### WHAT THIS TASK INVOLVES
Comb through the entries for "investigator" and pull out each line that holds it.
----
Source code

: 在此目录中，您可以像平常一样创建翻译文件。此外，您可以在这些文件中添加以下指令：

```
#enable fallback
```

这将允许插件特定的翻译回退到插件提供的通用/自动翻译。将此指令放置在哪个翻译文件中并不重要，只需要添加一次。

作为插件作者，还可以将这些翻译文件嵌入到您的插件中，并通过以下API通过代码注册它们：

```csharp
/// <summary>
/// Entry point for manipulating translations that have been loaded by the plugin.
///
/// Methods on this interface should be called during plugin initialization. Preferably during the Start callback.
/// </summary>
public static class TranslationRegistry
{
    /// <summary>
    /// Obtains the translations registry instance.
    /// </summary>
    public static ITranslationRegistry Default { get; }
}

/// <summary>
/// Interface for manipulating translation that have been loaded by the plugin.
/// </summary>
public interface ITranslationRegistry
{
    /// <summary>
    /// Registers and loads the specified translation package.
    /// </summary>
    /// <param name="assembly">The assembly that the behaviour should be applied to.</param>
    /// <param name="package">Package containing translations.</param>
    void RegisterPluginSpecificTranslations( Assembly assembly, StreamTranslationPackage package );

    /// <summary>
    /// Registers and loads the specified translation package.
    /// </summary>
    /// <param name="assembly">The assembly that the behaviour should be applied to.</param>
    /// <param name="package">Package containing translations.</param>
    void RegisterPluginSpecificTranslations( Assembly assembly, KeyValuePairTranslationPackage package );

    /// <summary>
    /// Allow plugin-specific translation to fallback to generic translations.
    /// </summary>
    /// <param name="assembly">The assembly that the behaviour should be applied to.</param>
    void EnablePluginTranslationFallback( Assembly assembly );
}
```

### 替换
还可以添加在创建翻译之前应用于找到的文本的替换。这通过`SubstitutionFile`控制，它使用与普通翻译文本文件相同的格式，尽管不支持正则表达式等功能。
----
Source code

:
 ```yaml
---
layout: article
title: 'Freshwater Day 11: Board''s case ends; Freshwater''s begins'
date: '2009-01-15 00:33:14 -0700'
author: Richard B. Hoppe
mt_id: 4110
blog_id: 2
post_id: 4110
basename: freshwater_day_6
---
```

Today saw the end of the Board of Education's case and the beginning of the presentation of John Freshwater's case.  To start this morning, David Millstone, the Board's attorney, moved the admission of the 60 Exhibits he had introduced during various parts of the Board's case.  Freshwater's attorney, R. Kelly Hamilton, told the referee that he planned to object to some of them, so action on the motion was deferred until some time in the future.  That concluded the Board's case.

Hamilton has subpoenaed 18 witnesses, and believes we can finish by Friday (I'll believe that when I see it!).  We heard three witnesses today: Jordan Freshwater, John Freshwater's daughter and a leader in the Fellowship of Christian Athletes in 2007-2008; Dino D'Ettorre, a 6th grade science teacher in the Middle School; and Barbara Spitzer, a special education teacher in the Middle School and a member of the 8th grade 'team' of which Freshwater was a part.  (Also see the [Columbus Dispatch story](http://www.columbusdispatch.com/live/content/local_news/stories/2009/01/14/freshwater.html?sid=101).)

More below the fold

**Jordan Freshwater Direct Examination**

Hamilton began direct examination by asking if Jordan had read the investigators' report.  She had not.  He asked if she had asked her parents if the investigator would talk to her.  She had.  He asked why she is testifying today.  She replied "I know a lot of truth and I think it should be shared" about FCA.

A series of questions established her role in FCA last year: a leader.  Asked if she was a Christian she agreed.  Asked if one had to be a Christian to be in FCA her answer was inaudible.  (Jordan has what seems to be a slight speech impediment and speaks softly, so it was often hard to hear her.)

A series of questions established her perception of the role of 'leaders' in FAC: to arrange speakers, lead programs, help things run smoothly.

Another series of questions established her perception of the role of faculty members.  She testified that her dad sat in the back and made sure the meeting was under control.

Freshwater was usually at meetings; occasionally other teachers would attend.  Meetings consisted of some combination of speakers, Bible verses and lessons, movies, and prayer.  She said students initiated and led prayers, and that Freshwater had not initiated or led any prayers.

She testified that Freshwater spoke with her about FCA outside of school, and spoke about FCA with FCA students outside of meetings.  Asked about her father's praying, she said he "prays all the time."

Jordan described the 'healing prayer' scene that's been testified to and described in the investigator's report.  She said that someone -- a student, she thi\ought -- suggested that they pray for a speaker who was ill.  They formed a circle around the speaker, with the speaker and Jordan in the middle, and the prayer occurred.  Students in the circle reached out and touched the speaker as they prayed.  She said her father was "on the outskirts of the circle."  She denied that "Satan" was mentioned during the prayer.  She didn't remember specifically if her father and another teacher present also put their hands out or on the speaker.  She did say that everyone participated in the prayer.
----
### RESULT OF THE EXERCISE
Hamilton began direct examination by asking if Jordan had read the investigators' report.  She had not.  He asked if she had asked her parents if the investigator would talk to her.  She had.  He asked why she is testifying today.  She replied "I know a lot of truth and I think it should be shared" about FCA.
Jordan described the 'healing prayer' scene that's been testified to and described in the investigator's report.  She said that someone -- a student, she thi\ought -- suggested that they pray for a speaker who was ill.  They formed a circle around the speaker, with the speaker and Jordan in the middle, and the prayer occurred.  Students in the circle reached out and touched the speaker as they prayed.  She said her father was "on the outskirts of the circle."  She denied that "Satan" was mentioned during the prayer.  She didn't remember specifically if her father and another teacher present also put their hands out or on the speaker.  She did say that everyone participated in the prayer.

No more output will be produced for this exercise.